I was recently speaking to an architectural photographer who taught me something that I didn't know. To take photographs of buildings you need a special focusing lens which prevents the strange receding angles that your average digital camera struggling with the enormities of architectural perspectives resorts to. However in the contexts of Henderson's remarks the effect becomes entirely appropriate.
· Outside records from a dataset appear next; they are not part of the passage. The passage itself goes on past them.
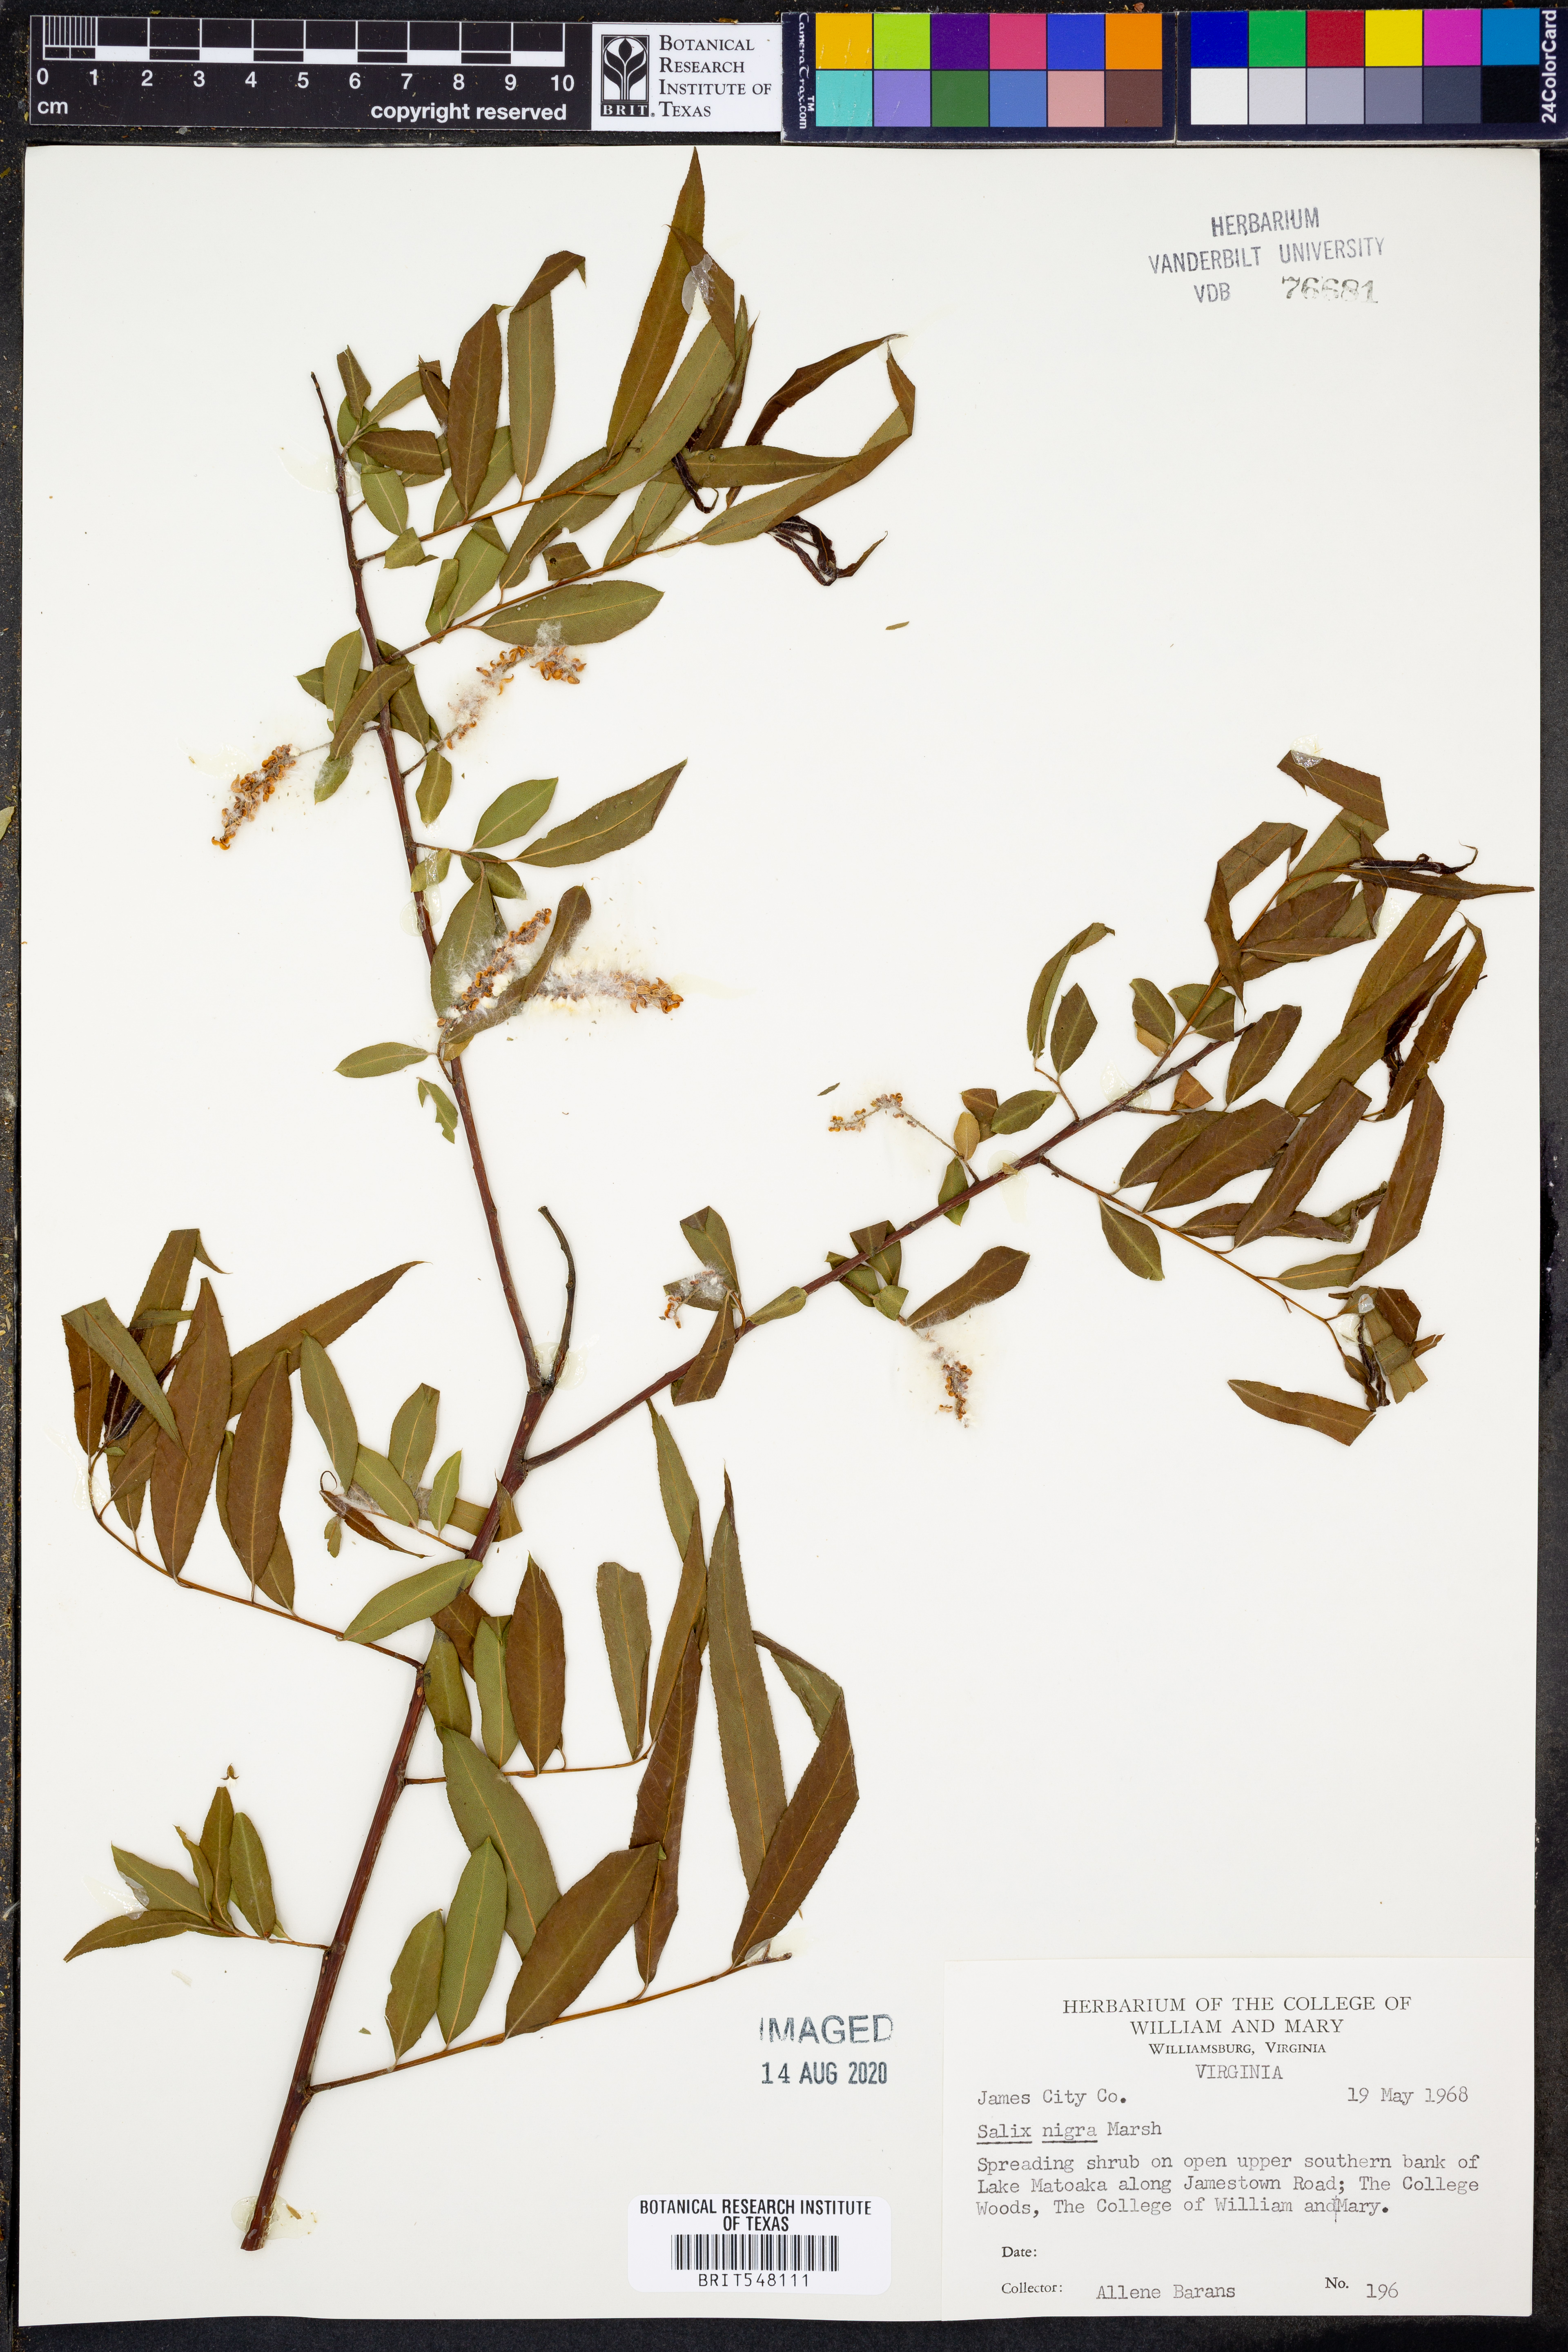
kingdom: Plantae
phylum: Tracheophyta
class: Magnoliopsida
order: Malpighiales
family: Salicaceae
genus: Salix
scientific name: Salix nigra
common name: Black willow
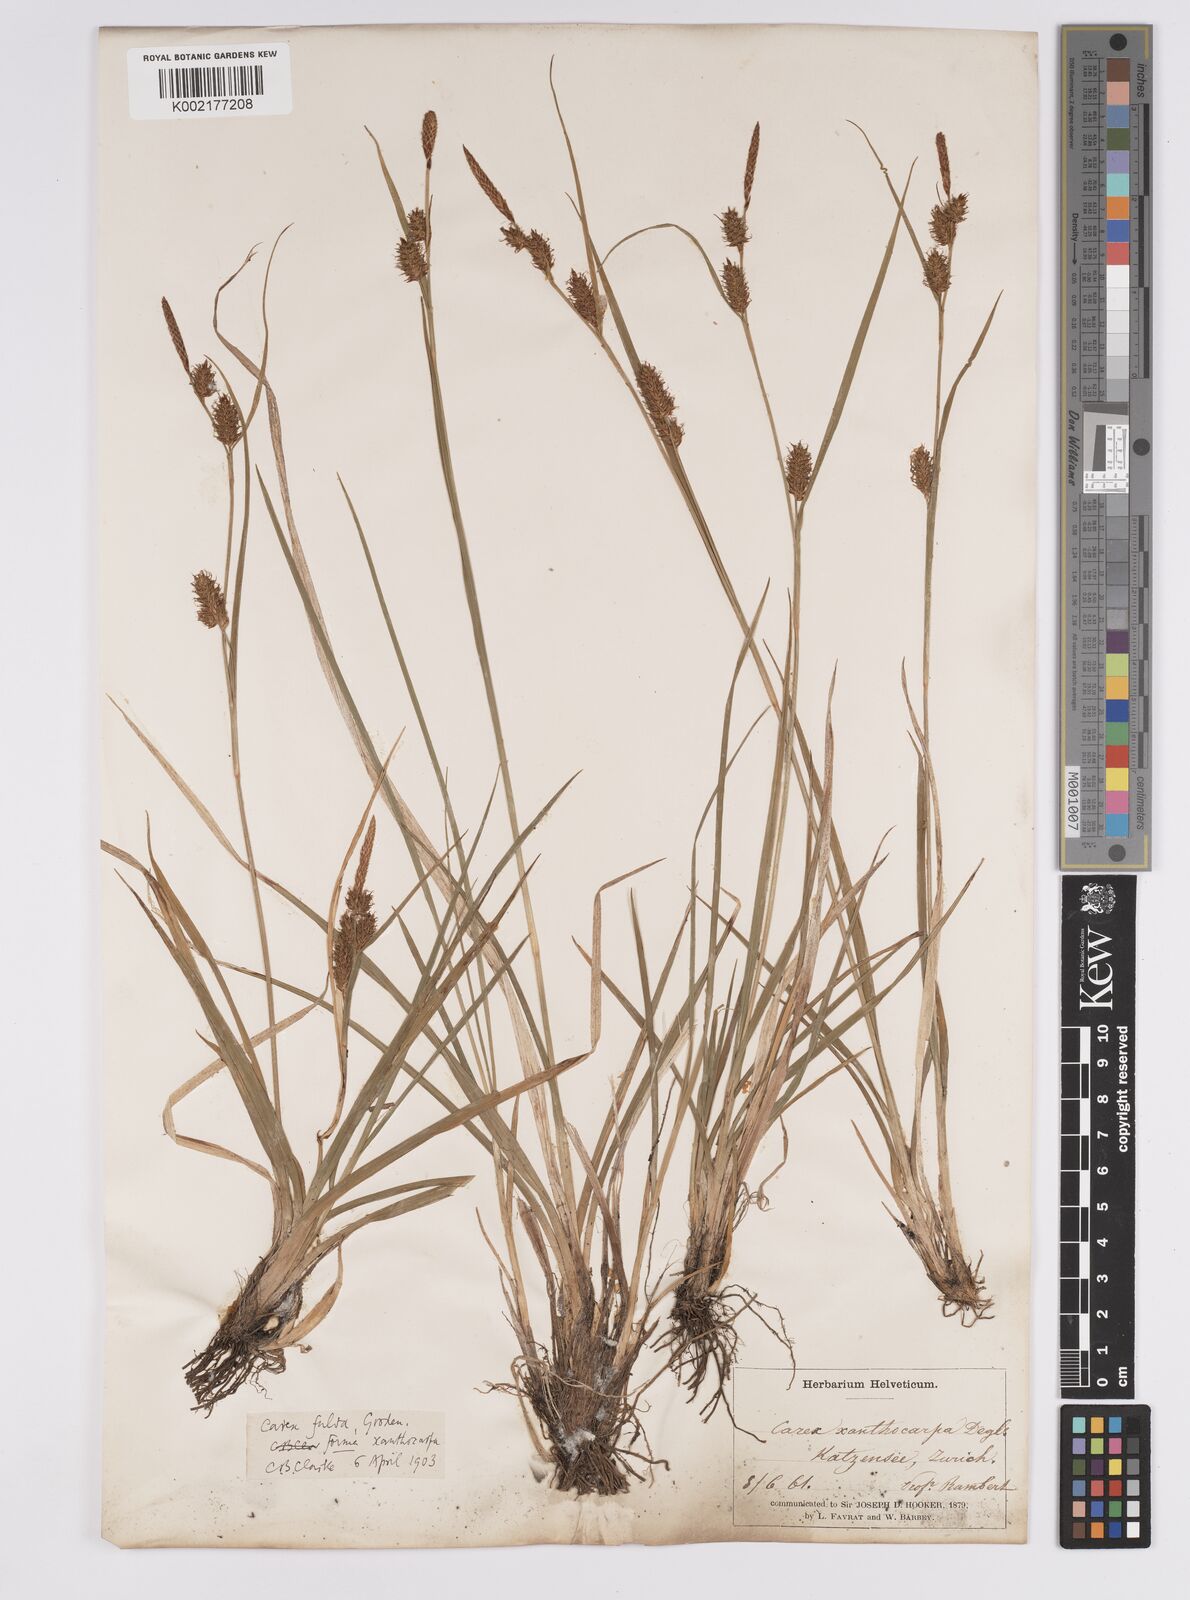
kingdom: Plantae
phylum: Tracheophyta
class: Liliopsida
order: Poales
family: Cyperaceae
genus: Carex
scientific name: Carex hostiana
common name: Tawny sedge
St. Vitus Cathedral, Prague
'the triforium itself is glazed, so that the whole area above the arches of the main arcade and between the shafts which rise uninterrupted from column base to vault springs becomes a shimmering sheet of glass, articulated by the slender vertical mullions , and impregnated with sunlight.' Henderson
Describing a particular cathedral, Henderson captures the effect of combinations of light and highly articulated design to provide revelation. The vaulting of cathedral ceilings leads us upwards in to the heavens of the religious construction. The dream, just like the cathedral, has a complete architecture which encloses us and encompasses us within the meditation. As we enter the portals and arches of Cathedrals we move in to a different level of consciousness. The design of entrances which tell stories Purgatorial, Hellish or Heavenly and are inscribed with warning such as that of Dante's Inferno 'Lasciate ogne speranza, voi ch' intrate', facilitate the movement between exterior and interior and the reflexive states.
Stained glass window, St. Vitus Cathedral, Prague
Stained glass 'had to appear to be weightless and shot through with visible energy,' writes Henderson describing the window in terms comparable to the dream vision; a sensation of weightless energy. Looking through the window we are drawn in to an alternative visionary world where things are expressed in image, type and symbols, where tableau are familiar and yet strangely vivid. Countless medieval visions begin with a light through a window, an illumination which opens up a parallel perspective.
Cave church, Budapest- particularly interesting for ideas about mystics and affective piety.
In the Revelation of St. John, Chapter 21 the Holy city of Jerusalem, a vision of heaven, is described:
'and had a great wall and high, and had twelve gates, and at the gates twelve angels, and names written thereon [...] and on the east three gates; on the north three gates; on the south three gates; and on the west three gates...and the city lieth foursquare, and the length is as large as the breadth...And he measured the wall thereof, an hundred and forty and four cubits...And the building of the wall it was of jasper: and the city was pure gold, like unto clear glass. And the foundations of the wall of the city were garnished with all manner of precious stones.'
This description of Jerusalem reads like an architectural plan; offering measurements and the construction along an axis. The specificities give the architect an ideal to aim for, so that the emulation of Heavenly Jerusalem in Cathedral plans became a genuine possibility. Paradise, etymologically, is a walled garden and so religious buildings themselves become gestures towards paradise, or at least spaces in which the contemplation of paradise is sensorily encouraged. Each Cathedral becomes a vision of the Heavenly Jerusalem brought down to earth.
Anyway there is an outline of a few ideas, time to actually write the essay!